Saved entries
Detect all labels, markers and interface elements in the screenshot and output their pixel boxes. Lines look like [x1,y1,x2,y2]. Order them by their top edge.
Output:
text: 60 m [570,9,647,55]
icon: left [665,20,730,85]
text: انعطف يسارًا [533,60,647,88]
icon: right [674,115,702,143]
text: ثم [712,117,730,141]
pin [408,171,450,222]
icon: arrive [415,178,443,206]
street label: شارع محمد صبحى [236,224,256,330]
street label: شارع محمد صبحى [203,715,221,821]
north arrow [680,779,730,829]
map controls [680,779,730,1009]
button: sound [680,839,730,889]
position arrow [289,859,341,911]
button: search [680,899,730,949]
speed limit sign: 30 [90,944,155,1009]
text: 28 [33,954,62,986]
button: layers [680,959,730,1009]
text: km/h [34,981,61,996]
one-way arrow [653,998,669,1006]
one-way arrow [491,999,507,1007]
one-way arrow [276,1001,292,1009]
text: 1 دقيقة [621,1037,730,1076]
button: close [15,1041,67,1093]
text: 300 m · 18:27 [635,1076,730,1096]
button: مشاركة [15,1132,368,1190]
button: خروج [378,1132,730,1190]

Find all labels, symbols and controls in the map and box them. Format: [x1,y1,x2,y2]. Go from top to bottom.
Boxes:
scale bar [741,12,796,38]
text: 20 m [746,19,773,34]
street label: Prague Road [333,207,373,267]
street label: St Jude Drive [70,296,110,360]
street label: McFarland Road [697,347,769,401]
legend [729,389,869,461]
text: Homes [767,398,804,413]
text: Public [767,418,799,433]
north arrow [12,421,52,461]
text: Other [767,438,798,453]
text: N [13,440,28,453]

§ **WORK TO BE COMPLETED**: Beginning with the line that has "Find all labels, symbols", set down every line of the entries above through the final one, unchanged.

§ **RESPONSE TO THIS TASK**:
Find all labels, symbols and controls in the map and box them. Format: [x1,y1,x2,y2]. Go from top to bottom.
Boxes:
scale bar [741,12,796,38]
text: 20 m [746,19,773,34]
street label: Prague Road [333,207,373,267]
street label: St Jude Drive [70,296,110,360]
street label: McFarland Road [697,347,769,401]
legend [729,389,869,461]
text: Homes [767,398,804,413]
text: Public [767,418,799,433]
north arrow [12,421,52,461]
text: Other [767,438,798,453]
text: N [13,440,28,453]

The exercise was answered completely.